You know that thing that I was going to do? I did it.
I pierced my belly button. And I absolutely love it.
Keep in mind...I'm no eighteen year-old, flat-stomached, tan goddess. (More's the pity.) But I've wanted this for quite awhile.
I drove up to OKC (after consulting my trusty mapquest) and found the shop. Can I just say that I was nervous as hell? Excited. But oh my God, my stomach was jumping. Ed, my piercer, checked out my navel and told me which hook we'd be using. Then he suggested that we start with silver balls on the end. But I was drawn to the pretty shinies in the display case. So instead of silver, I have red gems on both ends. Love. It.
He sterilized the jewelry. I twiddled my thumbs for the five minutes and told myself not to be such a chicken butt. I've birthed three children. Surely this wouldn't be that bad. Um...surely.
Ed took me to the sterilization room and opened up the case to take my jewelry out. Then we went to THE ROOM. Yes, my friends. The one where you go in non-pierced and come out punctured.

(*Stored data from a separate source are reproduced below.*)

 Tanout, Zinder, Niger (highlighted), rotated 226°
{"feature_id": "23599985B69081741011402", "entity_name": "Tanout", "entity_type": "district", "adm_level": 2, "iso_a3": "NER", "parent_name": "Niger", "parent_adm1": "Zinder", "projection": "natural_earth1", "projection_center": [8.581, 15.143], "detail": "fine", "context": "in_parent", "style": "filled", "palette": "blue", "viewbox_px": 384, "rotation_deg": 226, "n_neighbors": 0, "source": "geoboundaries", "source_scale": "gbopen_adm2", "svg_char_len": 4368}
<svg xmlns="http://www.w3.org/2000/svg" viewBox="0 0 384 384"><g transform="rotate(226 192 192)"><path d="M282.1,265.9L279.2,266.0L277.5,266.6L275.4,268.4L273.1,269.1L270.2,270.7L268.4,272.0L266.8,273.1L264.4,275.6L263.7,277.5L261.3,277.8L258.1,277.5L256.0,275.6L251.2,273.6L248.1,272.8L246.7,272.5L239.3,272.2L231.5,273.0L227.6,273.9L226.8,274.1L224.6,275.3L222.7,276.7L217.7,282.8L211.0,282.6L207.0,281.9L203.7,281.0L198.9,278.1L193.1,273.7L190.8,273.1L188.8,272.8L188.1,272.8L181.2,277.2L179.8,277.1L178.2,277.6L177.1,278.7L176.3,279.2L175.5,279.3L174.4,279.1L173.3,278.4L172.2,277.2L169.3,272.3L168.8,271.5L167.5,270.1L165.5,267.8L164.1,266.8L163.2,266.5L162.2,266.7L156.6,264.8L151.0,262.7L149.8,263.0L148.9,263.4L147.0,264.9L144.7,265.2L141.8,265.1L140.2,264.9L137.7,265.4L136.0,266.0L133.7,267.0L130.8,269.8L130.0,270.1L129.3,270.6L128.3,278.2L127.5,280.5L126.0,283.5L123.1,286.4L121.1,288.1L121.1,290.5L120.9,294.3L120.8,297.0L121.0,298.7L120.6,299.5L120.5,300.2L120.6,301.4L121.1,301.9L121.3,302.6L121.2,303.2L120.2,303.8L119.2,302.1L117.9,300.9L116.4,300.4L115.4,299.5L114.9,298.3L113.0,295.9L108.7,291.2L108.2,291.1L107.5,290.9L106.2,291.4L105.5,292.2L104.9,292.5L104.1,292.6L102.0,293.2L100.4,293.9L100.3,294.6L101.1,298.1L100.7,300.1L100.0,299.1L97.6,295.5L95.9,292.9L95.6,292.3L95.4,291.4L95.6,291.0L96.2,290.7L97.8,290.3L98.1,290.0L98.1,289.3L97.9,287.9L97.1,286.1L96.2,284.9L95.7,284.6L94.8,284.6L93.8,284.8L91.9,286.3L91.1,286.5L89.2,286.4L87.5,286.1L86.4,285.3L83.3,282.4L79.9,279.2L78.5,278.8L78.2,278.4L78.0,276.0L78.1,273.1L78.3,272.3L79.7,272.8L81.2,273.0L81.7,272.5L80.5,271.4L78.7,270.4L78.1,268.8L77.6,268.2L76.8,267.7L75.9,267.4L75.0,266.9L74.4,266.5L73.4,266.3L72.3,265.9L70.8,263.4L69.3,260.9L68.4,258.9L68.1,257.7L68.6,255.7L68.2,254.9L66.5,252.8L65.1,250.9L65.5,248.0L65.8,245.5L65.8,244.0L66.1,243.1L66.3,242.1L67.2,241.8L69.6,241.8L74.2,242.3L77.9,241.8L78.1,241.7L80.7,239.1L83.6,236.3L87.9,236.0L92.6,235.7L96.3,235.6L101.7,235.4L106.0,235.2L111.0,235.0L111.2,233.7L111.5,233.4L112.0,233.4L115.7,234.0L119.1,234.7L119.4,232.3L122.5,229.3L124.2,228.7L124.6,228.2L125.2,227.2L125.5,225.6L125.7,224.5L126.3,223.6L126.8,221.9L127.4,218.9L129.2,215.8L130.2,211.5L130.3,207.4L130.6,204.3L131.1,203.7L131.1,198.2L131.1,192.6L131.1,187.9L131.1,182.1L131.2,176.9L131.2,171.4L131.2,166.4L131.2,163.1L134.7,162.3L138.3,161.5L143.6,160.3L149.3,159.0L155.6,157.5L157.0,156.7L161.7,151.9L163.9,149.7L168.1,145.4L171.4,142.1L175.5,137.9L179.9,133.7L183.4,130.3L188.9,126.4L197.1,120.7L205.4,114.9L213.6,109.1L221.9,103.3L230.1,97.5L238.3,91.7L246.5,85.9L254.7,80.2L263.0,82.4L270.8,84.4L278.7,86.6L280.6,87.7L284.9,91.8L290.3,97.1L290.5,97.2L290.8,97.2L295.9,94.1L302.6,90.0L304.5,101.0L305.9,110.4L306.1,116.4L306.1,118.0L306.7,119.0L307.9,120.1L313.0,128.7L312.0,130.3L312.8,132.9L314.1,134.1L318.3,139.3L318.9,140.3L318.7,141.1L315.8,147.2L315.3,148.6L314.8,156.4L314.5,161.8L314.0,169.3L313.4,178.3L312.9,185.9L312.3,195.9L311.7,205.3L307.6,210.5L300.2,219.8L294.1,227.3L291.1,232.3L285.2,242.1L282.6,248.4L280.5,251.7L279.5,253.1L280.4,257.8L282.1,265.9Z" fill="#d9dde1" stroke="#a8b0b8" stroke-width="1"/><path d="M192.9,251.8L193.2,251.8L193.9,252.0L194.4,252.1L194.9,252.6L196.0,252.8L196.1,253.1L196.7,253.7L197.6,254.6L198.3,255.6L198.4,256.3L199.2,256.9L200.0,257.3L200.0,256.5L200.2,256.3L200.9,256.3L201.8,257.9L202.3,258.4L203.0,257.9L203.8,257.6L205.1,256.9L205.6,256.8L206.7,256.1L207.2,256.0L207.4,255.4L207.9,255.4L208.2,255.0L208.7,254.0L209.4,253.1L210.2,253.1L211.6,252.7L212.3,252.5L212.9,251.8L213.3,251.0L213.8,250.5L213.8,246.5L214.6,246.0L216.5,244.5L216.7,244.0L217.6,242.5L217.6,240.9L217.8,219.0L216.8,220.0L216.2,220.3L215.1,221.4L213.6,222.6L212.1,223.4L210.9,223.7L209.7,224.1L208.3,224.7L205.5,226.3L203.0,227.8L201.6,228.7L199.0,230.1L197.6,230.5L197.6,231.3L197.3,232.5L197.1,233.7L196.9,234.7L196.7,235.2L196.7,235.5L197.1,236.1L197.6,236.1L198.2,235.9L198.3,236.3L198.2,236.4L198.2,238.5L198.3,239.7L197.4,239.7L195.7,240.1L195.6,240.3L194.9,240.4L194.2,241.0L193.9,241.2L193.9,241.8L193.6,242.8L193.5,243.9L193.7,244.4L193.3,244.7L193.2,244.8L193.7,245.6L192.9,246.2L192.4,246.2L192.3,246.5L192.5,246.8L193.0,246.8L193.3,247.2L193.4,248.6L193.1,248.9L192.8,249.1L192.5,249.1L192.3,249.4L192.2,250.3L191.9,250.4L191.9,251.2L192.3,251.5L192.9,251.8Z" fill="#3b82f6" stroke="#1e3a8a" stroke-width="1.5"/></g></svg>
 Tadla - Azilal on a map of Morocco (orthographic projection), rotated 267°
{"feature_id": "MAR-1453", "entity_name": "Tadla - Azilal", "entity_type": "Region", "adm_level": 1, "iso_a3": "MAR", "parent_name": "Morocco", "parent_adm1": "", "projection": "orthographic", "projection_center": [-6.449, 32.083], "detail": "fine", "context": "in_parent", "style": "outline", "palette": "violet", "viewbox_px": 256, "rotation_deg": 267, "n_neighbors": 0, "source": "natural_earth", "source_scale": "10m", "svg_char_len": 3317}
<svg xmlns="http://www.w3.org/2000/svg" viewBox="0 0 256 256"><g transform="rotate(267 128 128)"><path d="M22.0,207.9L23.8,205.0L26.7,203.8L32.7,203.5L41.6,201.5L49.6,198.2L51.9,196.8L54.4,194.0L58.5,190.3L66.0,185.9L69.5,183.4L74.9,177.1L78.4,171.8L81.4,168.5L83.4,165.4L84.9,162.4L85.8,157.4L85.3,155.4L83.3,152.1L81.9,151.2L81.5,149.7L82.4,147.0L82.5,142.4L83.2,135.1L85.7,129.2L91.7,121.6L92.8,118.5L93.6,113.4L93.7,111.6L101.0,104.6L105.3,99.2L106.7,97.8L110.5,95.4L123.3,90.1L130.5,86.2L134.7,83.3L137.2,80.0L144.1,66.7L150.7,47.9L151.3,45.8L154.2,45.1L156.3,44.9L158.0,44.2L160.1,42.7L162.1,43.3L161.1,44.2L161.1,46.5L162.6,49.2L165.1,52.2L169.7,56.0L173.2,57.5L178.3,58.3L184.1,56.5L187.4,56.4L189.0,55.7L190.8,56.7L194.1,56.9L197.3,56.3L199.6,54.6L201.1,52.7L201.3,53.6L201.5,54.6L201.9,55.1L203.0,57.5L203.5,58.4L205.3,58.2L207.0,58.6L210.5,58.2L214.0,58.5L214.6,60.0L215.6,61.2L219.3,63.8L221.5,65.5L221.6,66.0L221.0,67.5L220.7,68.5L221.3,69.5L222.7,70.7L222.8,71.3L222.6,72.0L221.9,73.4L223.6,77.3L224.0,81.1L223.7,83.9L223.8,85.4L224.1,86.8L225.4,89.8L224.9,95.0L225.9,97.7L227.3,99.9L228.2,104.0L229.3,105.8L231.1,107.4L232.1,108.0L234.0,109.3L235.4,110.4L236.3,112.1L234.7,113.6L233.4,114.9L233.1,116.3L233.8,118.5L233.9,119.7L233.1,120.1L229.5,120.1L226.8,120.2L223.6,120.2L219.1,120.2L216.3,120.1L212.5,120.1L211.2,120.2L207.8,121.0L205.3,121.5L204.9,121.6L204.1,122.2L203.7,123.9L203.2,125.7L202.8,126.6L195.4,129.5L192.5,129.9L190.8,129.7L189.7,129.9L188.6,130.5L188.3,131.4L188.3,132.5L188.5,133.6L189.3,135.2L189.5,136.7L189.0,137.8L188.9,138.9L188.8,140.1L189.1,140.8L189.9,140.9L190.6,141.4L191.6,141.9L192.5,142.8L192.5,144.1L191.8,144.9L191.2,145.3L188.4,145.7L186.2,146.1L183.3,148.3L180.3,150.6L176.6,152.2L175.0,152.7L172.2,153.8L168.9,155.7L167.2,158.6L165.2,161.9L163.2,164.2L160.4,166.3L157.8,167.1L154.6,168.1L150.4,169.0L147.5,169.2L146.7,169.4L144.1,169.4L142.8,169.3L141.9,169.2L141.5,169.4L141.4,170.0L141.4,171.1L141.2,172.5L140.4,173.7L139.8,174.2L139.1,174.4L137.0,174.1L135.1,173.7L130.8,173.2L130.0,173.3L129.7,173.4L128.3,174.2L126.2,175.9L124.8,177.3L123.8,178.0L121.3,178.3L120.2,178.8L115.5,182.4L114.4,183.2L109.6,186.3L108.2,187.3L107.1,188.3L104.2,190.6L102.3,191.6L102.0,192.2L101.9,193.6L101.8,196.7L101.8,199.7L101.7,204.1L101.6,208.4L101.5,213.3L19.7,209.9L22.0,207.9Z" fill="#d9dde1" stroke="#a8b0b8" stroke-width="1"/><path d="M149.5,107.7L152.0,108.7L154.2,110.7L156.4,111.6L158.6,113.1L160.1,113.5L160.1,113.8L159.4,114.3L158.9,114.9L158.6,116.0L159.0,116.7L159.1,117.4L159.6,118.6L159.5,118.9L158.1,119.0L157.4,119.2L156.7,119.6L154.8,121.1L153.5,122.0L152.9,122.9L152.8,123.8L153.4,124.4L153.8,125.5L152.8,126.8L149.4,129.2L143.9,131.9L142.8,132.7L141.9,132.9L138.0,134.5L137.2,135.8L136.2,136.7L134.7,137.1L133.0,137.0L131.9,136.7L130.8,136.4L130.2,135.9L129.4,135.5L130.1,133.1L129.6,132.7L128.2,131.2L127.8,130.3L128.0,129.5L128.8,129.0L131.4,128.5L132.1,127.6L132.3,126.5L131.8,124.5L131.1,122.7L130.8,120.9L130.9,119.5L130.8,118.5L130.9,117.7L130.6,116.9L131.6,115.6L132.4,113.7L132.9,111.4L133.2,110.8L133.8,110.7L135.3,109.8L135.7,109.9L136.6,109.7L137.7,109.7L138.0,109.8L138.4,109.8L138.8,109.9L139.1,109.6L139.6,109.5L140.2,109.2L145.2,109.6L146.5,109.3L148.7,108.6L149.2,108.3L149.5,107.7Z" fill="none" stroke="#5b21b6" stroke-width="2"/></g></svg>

I lifted my shirt while he marked some spots that he would possibly pierce. We talk. And let me tell you something, Ed is something of a therapist to go along with a piercer. He was very calm. Soothing. He explained that I would lie back and regulate my breathing. Then I would inhale slowly, when I was READY, and exhale. The piercing would be in by the end of the exhale.

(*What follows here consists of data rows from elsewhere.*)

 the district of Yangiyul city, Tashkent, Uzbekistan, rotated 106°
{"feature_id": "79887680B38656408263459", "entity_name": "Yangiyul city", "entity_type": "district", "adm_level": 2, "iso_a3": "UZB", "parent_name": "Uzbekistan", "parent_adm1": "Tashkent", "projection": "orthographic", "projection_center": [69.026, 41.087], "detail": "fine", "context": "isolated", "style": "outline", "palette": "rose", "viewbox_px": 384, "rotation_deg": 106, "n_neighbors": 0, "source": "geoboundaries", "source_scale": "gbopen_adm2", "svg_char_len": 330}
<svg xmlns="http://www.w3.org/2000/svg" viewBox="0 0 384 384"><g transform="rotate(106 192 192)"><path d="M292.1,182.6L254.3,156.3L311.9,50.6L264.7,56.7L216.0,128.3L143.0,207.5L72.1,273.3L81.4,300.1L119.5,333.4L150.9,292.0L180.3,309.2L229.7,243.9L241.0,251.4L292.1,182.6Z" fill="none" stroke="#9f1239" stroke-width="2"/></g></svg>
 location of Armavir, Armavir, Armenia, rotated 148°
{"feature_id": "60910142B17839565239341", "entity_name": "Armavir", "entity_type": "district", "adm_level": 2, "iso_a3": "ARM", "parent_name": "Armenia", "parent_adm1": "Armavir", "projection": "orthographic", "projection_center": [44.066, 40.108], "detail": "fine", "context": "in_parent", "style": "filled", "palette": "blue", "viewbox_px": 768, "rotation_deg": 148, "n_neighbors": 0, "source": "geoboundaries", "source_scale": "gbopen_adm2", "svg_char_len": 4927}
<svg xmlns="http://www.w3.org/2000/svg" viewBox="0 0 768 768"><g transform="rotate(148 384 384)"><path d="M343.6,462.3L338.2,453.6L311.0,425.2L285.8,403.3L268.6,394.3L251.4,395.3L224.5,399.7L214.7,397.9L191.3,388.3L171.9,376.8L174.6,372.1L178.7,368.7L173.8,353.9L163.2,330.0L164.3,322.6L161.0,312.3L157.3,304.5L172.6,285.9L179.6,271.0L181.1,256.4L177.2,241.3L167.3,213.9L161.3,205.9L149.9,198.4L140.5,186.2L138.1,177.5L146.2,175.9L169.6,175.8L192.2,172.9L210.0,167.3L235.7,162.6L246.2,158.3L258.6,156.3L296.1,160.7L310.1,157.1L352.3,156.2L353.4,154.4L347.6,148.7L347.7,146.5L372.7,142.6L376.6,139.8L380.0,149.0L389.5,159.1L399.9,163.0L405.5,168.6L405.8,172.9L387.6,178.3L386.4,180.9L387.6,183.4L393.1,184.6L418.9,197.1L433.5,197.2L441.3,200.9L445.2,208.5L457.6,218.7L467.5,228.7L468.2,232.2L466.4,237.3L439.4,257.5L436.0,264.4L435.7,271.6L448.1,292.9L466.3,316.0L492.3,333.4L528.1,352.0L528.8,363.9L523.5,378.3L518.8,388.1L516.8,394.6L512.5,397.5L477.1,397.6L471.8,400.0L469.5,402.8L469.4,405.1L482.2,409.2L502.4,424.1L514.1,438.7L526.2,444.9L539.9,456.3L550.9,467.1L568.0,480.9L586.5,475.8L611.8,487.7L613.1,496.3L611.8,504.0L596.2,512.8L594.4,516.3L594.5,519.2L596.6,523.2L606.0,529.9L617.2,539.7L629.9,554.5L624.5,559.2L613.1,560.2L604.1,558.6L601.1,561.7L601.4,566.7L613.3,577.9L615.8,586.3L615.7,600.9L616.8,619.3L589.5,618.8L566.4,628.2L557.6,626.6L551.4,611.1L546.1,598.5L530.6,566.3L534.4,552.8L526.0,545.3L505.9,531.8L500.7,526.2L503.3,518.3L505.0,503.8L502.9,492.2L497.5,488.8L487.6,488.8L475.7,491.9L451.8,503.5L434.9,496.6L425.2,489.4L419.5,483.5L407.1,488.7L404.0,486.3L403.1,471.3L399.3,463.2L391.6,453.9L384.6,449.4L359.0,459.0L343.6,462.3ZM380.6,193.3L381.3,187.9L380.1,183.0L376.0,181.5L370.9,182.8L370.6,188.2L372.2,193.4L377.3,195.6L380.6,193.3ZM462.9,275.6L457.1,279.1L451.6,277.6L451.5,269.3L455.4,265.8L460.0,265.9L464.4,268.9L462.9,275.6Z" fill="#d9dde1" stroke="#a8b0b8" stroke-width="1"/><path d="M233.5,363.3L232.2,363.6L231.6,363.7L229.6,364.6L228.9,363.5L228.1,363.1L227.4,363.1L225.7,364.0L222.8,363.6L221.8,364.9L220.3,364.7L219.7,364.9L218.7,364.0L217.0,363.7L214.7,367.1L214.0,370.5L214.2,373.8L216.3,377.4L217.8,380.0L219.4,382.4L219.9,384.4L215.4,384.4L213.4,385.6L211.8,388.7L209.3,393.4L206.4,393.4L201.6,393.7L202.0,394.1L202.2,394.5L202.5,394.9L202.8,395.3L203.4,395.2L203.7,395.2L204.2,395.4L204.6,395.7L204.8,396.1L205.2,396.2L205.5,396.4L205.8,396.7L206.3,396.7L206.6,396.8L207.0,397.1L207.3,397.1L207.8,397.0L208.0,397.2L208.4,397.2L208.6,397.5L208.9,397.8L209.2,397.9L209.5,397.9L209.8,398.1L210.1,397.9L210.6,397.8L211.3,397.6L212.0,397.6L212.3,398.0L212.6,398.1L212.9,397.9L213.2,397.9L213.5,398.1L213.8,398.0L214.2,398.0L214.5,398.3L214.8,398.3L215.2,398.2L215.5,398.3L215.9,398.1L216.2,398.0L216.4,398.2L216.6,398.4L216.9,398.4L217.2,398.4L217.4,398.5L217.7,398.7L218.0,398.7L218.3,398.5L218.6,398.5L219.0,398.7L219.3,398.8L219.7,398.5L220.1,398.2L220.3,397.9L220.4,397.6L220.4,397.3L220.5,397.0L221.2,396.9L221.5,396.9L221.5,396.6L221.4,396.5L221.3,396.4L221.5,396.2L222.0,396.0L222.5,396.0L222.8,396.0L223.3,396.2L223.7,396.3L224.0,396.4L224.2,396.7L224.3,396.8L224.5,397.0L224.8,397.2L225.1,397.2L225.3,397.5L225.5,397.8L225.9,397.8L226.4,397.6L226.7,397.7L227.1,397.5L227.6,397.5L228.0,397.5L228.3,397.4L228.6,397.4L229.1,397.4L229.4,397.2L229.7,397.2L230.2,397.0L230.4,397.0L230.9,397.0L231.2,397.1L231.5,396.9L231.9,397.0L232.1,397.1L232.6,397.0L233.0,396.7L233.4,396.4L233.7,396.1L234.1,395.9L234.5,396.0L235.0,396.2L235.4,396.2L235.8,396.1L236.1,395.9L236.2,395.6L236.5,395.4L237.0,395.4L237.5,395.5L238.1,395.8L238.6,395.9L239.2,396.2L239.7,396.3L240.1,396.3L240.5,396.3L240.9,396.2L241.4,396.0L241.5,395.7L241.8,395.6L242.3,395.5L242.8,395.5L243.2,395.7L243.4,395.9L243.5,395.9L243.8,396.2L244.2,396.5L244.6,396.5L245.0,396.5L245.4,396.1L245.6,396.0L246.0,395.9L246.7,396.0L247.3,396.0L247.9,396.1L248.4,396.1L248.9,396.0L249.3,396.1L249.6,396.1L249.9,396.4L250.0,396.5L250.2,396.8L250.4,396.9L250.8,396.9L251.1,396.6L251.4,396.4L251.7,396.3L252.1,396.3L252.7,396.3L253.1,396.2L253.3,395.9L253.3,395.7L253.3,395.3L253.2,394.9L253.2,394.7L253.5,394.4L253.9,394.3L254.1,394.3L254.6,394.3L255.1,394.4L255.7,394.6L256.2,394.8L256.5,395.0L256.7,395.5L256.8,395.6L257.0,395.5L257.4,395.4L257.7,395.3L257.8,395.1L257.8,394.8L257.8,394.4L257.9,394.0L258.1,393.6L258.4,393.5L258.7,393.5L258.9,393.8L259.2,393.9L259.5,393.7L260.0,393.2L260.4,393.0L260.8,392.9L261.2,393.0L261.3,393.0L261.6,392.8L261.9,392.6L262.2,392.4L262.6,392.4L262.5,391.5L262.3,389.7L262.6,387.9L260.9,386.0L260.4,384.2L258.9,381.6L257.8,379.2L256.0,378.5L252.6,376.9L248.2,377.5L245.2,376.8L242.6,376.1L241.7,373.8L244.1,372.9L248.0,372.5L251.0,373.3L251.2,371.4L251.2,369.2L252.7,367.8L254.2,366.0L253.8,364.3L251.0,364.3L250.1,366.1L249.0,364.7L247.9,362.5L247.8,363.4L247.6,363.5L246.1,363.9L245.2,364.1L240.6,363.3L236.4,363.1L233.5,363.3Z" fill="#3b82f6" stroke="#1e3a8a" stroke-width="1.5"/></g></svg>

I grilled him upfront about the pain factor. I have a fairly high threshold. (Thank God) But I asked if people did okay with it. Then I asked if the pain was relative. He shot me a look of surprise and said I hit the nail on the head. It's how you take the pain that affects you. (I absorbed this whole conversation. *nodding*)

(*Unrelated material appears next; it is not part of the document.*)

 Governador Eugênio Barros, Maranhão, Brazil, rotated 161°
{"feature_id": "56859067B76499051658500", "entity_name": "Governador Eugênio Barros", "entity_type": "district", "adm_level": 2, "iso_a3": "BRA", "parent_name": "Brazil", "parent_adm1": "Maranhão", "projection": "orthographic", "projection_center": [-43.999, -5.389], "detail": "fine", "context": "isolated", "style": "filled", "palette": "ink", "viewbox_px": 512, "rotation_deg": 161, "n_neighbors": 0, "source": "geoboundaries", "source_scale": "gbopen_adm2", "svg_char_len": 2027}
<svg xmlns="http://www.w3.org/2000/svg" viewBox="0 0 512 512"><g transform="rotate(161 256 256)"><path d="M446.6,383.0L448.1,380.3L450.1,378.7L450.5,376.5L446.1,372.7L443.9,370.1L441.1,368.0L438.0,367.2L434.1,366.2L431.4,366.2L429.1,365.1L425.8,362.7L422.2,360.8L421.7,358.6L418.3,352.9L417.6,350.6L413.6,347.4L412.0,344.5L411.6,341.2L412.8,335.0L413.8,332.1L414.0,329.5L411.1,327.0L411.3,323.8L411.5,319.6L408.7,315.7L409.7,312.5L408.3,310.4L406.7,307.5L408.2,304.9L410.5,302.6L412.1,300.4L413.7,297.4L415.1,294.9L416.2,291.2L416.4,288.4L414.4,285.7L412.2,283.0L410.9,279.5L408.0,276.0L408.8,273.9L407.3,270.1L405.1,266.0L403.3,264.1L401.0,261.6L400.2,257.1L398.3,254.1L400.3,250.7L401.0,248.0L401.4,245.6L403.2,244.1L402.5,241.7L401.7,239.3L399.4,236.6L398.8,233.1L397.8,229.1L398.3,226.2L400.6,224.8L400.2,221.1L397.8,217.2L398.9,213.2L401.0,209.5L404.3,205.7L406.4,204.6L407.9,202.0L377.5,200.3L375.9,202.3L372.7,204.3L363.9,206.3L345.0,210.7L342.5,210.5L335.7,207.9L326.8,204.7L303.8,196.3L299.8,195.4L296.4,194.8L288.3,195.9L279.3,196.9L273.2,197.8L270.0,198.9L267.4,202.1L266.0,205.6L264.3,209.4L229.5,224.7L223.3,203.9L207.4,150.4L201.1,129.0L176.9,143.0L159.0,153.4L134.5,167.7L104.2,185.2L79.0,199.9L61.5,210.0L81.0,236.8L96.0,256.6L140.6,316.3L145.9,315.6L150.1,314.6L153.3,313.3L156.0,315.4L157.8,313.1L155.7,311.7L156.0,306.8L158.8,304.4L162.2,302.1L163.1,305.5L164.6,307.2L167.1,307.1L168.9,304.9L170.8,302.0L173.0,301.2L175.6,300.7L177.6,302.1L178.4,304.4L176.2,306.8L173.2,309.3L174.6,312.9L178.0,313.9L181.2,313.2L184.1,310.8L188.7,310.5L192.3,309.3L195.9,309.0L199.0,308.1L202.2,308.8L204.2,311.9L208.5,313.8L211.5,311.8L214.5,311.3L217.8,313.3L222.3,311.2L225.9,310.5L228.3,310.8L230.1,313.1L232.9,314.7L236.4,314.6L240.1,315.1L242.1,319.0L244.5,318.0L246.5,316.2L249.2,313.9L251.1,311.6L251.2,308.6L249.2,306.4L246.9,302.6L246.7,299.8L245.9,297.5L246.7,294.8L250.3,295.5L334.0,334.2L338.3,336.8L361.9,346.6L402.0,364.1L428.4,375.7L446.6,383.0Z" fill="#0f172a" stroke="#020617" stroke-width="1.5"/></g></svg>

So. I'm swabbed, sterilized, and on the slab. (Sounds kinky, huh?) He explainedthat he will step over on my right side and just to relax. Breathe. Let all the negative go out with the exhale.
I inhaled. I felt the sharp point of the hook pressing against the top of my belly button. Then as I exhaled, he slid it through the skin and to the other side.
I'm not going to even be able to describe how it felt. It didn't tickle. Don't get me wrong. But I actually felt a release.
And after it was done, I lay there for a minute in some sort of bliss.
For one, I had actually done it. Something I had wanted for four or five years. And for another, it didn't hurt. Not really. And I was able to let some stuff go that I had been carrying for awhile.
I fairly DANCED out to my vehicle. I felt incredible. It was rather empowering. I think that sums it up nicely.
My kids are dealing with it. Shock from oldest chicken, baby chicken, and boy child. Shock and jealousy from middle chicken. (She's SO wanting it done. I'm thinking in about six more years. *snort*) But I did it for me. And I loved every damn minute of it.